Startups Can Rise Above a Weak Economy

By Michael Parduhn

This is the first in a series of articles that deals with issues related to starting a new business.

As the Lead Organizer of MIT’s $50K competition, I am often asked whether it is a good time to start a company. My answer is, “Yes!” Now is a great time to start a company.

We have just been through a time of extraordinary economic prosperity, when cash was plentiful and everyone and his brother was starting a company. The times of easy cash for any idea are over, but entrepreneurship is not dead. On the contrary, it is alive and kicking.

Some might doubt that now is a good time to start a company simply because we have a short memory for what constitutes “normal” economic conditions. We are currently in a time of economic uncertainty, and we are probably in a recession. Recent events have made everyone uncertain about what the future will hold.

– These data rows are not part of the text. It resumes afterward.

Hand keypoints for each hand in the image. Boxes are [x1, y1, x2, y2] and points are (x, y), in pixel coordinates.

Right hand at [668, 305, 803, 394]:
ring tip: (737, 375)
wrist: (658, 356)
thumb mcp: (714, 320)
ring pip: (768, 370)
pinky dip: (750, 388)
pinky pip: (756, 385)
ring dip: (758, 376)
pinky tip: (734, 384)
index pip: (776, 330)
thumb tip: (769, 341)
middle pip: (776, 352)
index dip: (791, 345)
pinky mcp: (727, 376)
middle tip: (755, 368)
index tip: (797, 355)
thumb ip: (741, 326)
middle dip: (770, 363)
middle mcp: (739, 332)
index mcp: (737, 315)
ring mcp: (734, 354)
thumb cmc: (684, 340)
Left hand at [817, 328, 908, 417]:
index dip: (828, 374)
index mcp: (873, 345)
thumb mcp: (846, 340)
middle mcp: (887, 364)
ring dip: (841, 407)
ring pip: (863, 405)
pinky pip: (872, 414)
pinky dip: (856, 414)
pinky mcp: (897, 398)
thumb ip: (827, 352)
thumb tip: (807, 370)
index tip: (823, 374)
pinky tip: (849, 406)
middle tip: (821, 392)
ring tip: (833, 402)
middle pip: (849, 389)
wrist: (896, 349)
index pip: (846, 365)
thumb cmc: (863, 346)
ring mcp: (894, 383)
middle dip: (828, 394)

Even though we have had nine recessions since World War II, entrepreneurship has continued. We have seen times like this before, and we will see them again.

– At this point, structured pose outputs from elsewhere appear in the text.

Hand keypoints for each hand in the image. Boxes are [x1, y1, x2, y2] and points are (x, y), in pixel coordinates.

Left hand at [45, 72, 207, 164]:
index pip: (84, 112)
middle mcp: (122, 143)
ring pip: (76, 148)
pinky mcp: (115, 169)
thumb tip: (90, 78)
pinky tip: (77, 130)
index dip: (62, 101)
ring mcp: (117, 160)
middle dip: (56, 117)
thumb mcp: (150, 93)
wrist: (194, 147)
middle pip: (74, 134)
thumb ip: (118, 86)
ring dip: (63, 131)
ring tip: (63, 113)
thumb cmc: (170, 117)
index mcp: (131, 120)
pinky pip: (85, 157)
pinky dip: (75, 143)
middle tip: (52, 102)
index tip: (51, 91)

With that in mind, let’s look through history to see if there are any examples from which we can draw inspiration.

Would you start a company during a worldwide economic depression that was ongoing for the last ten years? Well, two guys named William R. Hewlett ’36 and David Packard decided to do just that. They founded Hewlett-Packard in 1939, after the Great Depression had been underway for a decade.

What about starting a company after your country had been devastated by war and was occupied by a foreign power? In September 1945, Masaru Ibuka started Sony in postwar Japan. Sony’s first product involved fixing and improving radios.

How about starting a company while interest rates are rising, the stock market had dropped 45 percent the previous year, and the country was suffering the aftermath of both a Presidential scandal and a war that it had just lost? Maybe you have heard of Paul Allen and Bill Gates. They decided in 1975 to start Microsoft, despite this dire situation. Or maybe you have heard of Robert Swanson and Herbert Boyer, who founded Genentech on April 7th, 1976, when the economy was doing even worse.

What is the common theme among these companies and their founders? A desire to build something great, despite what was happening in the rest of the world. They saw a need for a technology that they had the knowledge and ability to produce. These types of needs still exist today.

Did these people do this for the money? Probably not. They formed their companies because they saw a need that they could fill. And why do we know about these companies today? Because they succeeded in filling these needs, as well as the future needs that they found along the way. This contrasts with the speculation of the dot com boom, where a large number of people were in the business for the quick buck.

A measure of entrepreneurship that is often used is the amount of venture capital investment. According to Venture Wire, an online venture capital newswire, venture capital firms have invested $21.8 billion in companies this year. This is down from the $52.9 billion invested last year. However, putting this into historical perspective, only $10 million was raised in 1975. Even though there has been a 50 percent decrease in venture capital over the last year, there has still been a 2000 percent increase since the year Microsoft was founded.

The upshot is that you can still start a great company today, despite the economic downturn. Though money is not flowing as freely as during the dot com boom, that does not mean that you cannot create your own business. A company will have to be frugal and look for other sources of funding, but a great business can be started at any time.

Parduhn is a graduate student in the Alfred P. Sloan School of Management, and serves as the lead organizer for the $50K entrepreneurship competition.